As I thumbed through these pages of memories conveniently far away -memories never entirely forgotten but disregarded and unexpectedly awaiting for me then, that afternoon-, it became apparent that my father had saved all of my e-mail messages in this folder. I read and began to remember some of the details from those days in New York, on September 11th—a young woman laughing hysterically in disgust, a businessman vomiting into a trashcan on the street corner, masses of people, some of them bloodied in ties and dresses painted entirely white with ashes, a young mother asking me if the radio announced news of evacuation while her child cried frantically in a stroller, and the stench of burning wreckage that persisted for weeks afterwards. One remembers the stench: when you inhale smoke and wonder what human vapor enters you, what mixture of toxic chemicals and disintegrated human matter enters your nostrils, how could one forget? As I read these stories the horrors and confusion, the death at your door came back to me. I read on until I came to a page that I could not possibly have written, a paragraph describing the first tower crumble and fall to rubble, seen from my perspective at an intersection with the avenue—an experience I most certainly did witness to write about, but could not remember, no matter how much I imagined.
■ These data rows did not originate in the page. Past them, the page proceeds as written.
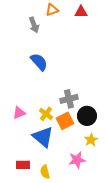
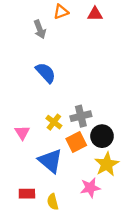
pink triangle: (19, 113) -> (22, 133), turned -40
yellow cross: (46, 114) -> (54, 122), moved
yellow star: (91, 140) -> (107, 164), size x1.5

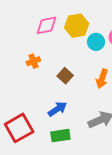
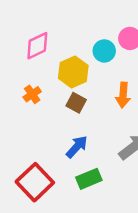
yellow hexagon: (77, 26) -> (73, 72), moved

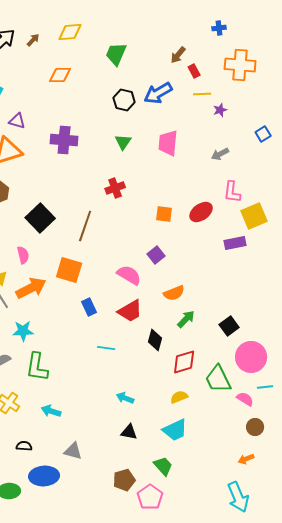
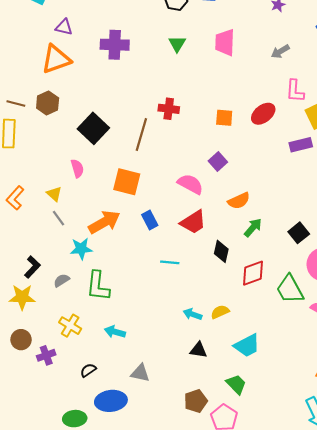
red cross: (115, 188) -> (169, 109), moved, turned 30
orange arrow: (31, 288) -> (104, 222), moved
yellow semicircle: (179, 397) -> (220, 312), moved
black semicircle: (24, 446) -> (88, 370), turned -35

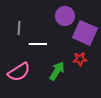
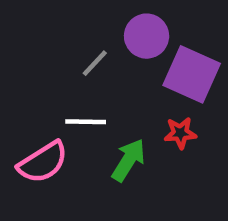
gray line: (19, 28) -> (95, 63), moved, turned 40
white line: (38, 44) -> (86, 122), moved

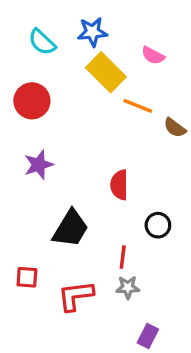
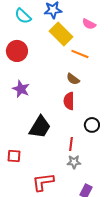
brown semicircle: (175, 128) -> (73, 79), moved
purple star: (39, 165) -> (21, 89), turned -30
red L-shape: (76, 296) -> (43, 182), moved

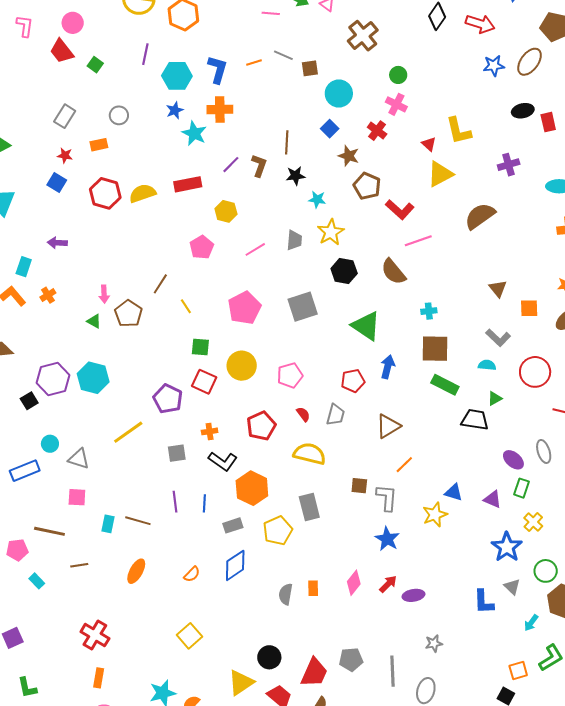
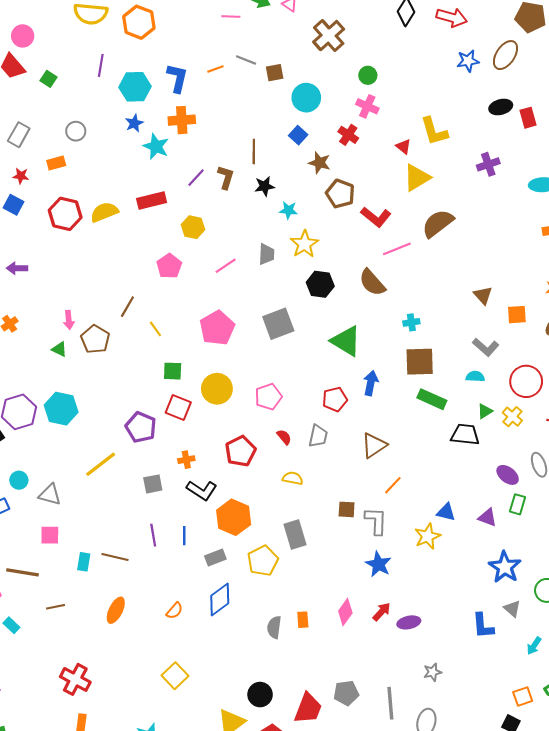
brown semicircle: (480, 216) -> (438, 223), moved
yellow semicircle: (310, 454) -> (293, 478), size x0.6
yellow cross: (533, 522) -> (512, 417), moved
This moment of estrangement, for one’s own seemingly impossible yet very real experience, came to me as the greatest shock, as a flooding impossibility, sinking and hallowing, of disbelief. Disbelief of oneself, of one's own reality, of an experience so sublime and awful that it could only be real. For when I think of the events of September 11th, I remember, as I only can, not one day that comemmorates the traumatic event of two towers falling to the ground with the several thousand inside, but a fading -yet ever vivid- two years in New York, and the day the impossible remembrance of it came to me as the contents of a void. A void I have evidence to be able to say I experienced, but cannot fully recall.

I doubt that my remembrance will fade for that day when I went into my old bedroom, unsuspectingly, to leaf through pages of a manila folder. My days in New York –what has been described inadequately as a ‘national trauma'- have not left me, nor am I certain that to desire this experience to go away, to recede into time, would be sufficient. Rather, I realize one of the most difficult tasks has been to come to terms —perhaps by my own denial, both desired and involuntary- that what happened in New York during those years has marked much of my relationship with my research interests, because it has left its mark on my own past, my every day, and that thing we understand collectively as an experience, as much as I wish I could conceive of it as known. And this is the paradox. Maybe then, by remembrance, it might begin to recede in time.

4 Comments:

Anonymous matty said...

thanks a lot for sharing this.

we were living in california at the time, and while i had always felt as if cali were a different country, during 911, that sensation was intensified ten fold. everything truly seemed a world away. yet, every single memory of that morning is as vivid as today.

this odd juxtopisition of contrasting time/space/context/memory is mind-boggling.

be well my man, be well. my thoughts are with you.

2:19 PM  
Blogger Jon said...

thanks, matty. you're missed around here!

this essay, in cruder form, was part of my statement to my review committee-- an essay on my relationship with research. i thought it was fitting to post here, five years after the day.

i promise the blog won't always be such a downer. see you 'round here!

5:13 PM  
Blogger amy lynn said...

ghastly indeed, jonly. what else can one say? i think you just did.

besos.

11:05 PM  
Anonymous mark said...

I miss the frequent musings... but, have read this one a number of times - so good and I get something new out of it every time I read it. post more!!